How To Be Nominated: Aka you can run, but ..


At last, after Sevo, Amama and Besigye were nominated, we saw Kakya, Bwanika, Mabiriizi, Baryamureeba and Sseya, the curtain-raisers for the elections of next year, get their stamps.

This is a factual, accurate, absolutely honest and scientifically reliable and completely and utterly true transcript of what happened when each of them went into the office with Badru Kiggundu.


Badru: Name?

Candidate: (Gives name)

Badru: So, how can I help you?

Candidate: I have come to be nominated for presidential candidate, please.

Badru: Sorry. We are only taking nominations for 2016. Come back another day.

Candidate: I actually want to be nominated for 2016.

Badru: For reals? Shit, man. How boring is your life? You have nothing better to do than to start a gruelling and emotionally punishing four-month journey that will culminate in certain failure? What’s your name again?

Candidate: (Gives name)

Badru: See? You told me your name less than a minute ago. I wrote it down. But I still don’t remember it. And you think you are going to be president. Gerrarahere is a good option.

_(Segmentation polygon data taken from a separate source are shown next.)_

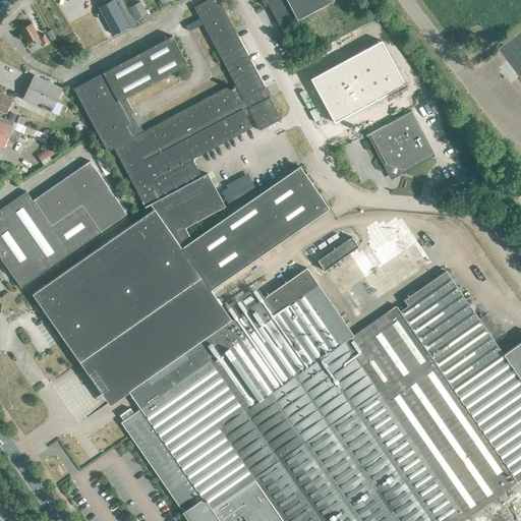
[(154,209),(32,293),(78,361),(99,348),(128,391),(140,408),(132,413),(129,408),(120,414),(123,420),(121,422),(180,508),(181,507),(184,511),(183,512),(189,520),(230,520),(241,514),(246,520),(460,520),(507,488),(507,487),(520,477),(520,342),(503,354),(487,333),(496,328),(486,314),(479,320),(446,272),(445,272),(443,268),(435,273),(438,277),(403,299),(407,305),(399,310),(395,305),(353,334),(305,267),(231,320),(211,290),(329,209),(311,183),(314,181),(309,172),(305,175),(300,167),(192,241),(185,228),(225,207),(208,173),(201,176),(192,159),(251,128),(246,117),(251,115),(259,131),(282,119),(270,97),(268,98),(264,90),(266,89),(218,0),(209,0),(194,8),(235,85),(231,89),(229,87),(143,131),(126,98),(188,65),(173,36),(74,89),(107,151),(114,148),(146,207),(151,204),(154,209)]
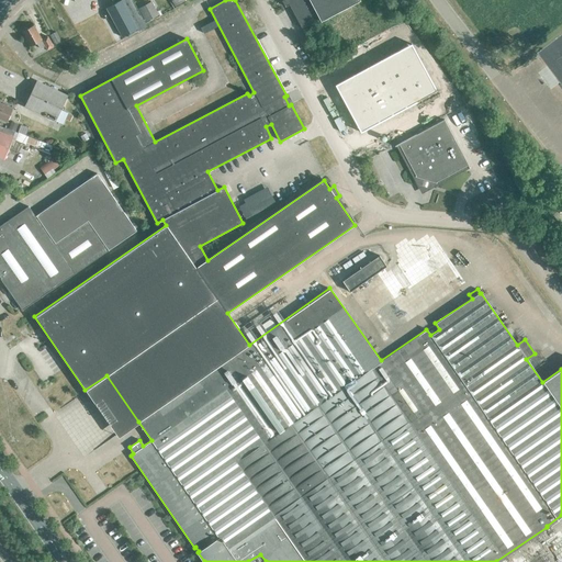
[(122,0),(123,1),(107,9),(123,37),(138,30),(139,32),(147,27),(132,0),(122,0)]
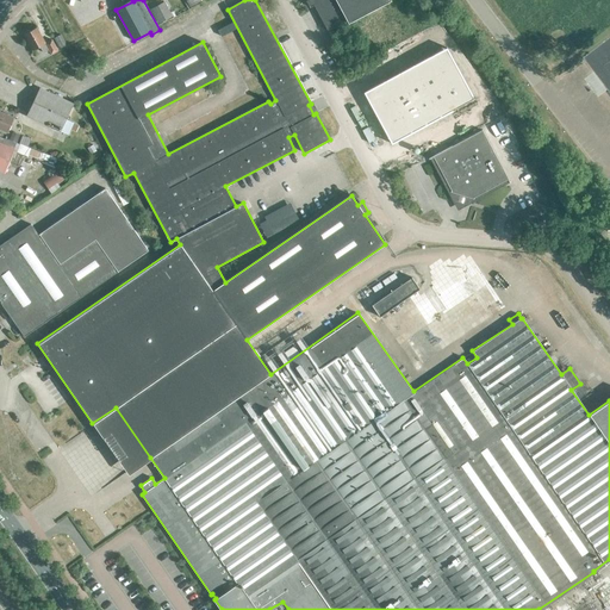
[(311,0),(312,1),(307,4),(310,8),(315,6),(328,31),(346,22),(348,24),(391,1),(391,0),(311,0)]
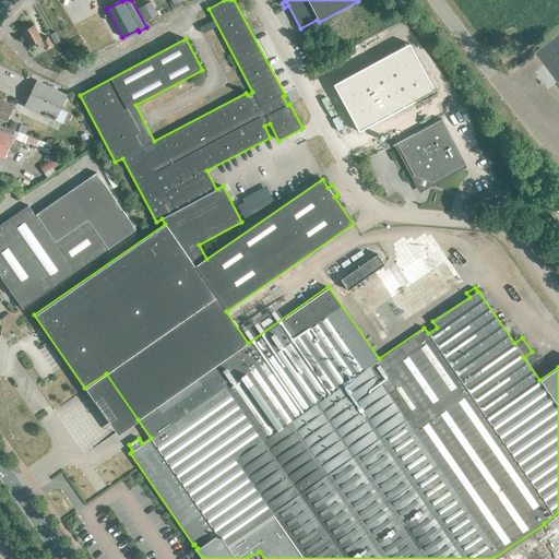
[(151,1),(138,8),(145,21),(157,14),(151,1)]
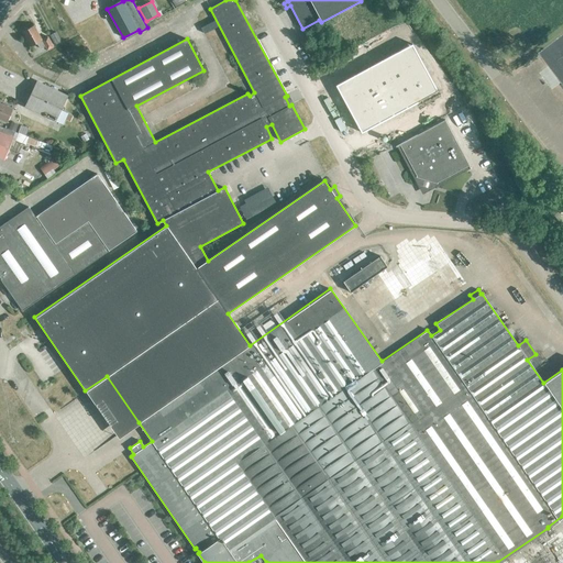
[(34,25),(22,32),(31,47),(37,44),(41,50),(45,46),(47,51),(53,47),(47,36),(42,40),(34,25)]
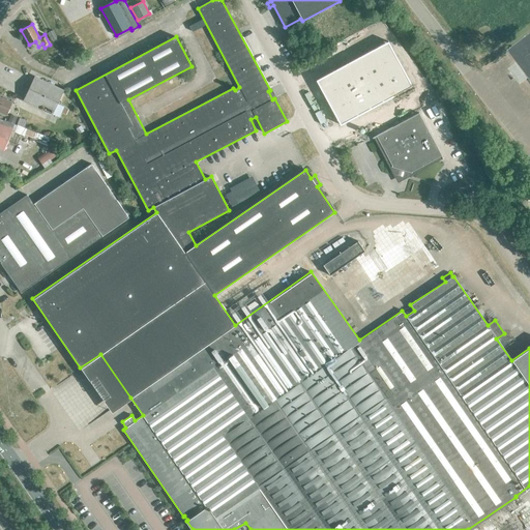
[(52,29),(47,31),(52,40),(57,37),(52,29)]
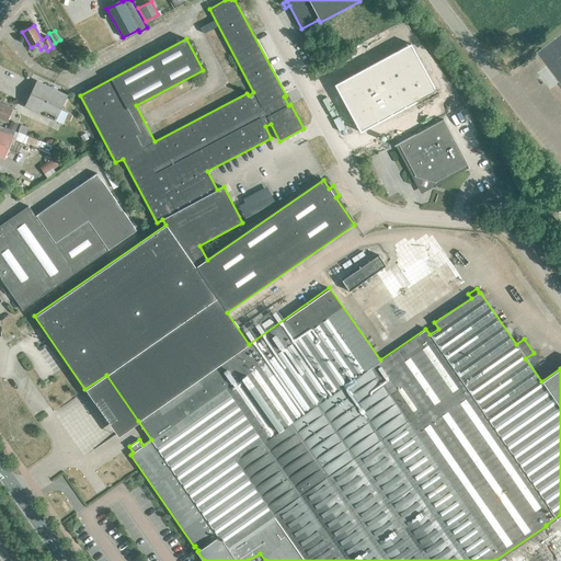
[(560,34),(537,53),(560,83),(560,34)]
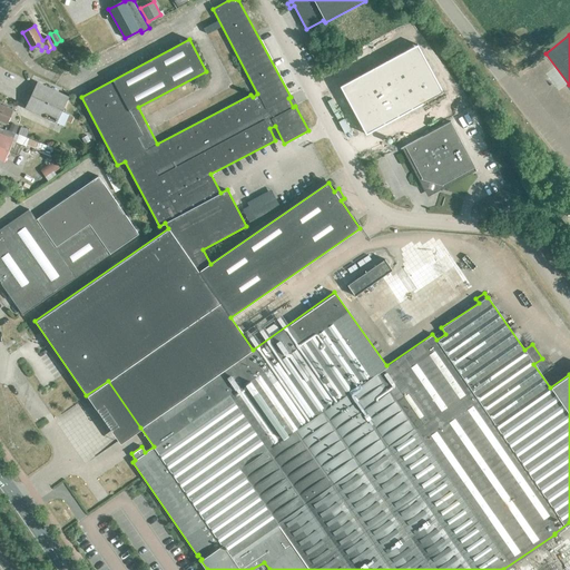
[(69,97),(38,82),(26,109),(57,124),(61,111),(65,112),(66,109),(64,108),(69,97)]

Candidate: Uganda needs change and if nobody rises up to challenge the status quo, how will we ever see that change?

Badru: Oh,  you think you are special. You think you are special. And you are. Anyone can fail to be president, but it takes a very particular kind of idiot to spend time, money and effort in pursuit of this failure.

Candidate: Just process my forms, please?

Badru: Do you have a manifesto? Somewhere among the tangles of self-delusion that convinced you this wasn’t the worst idea since Diamond Platimums thought, “I don’t need a condom. She is old.” is there a manifesto? What does it say about the environment and wasting trees and making litter?

Candidate: When I become president I will have you fired, Kiggundu. This is not the last you are hearing of me.

Badru: (Signs papers.) Yes it is. Next!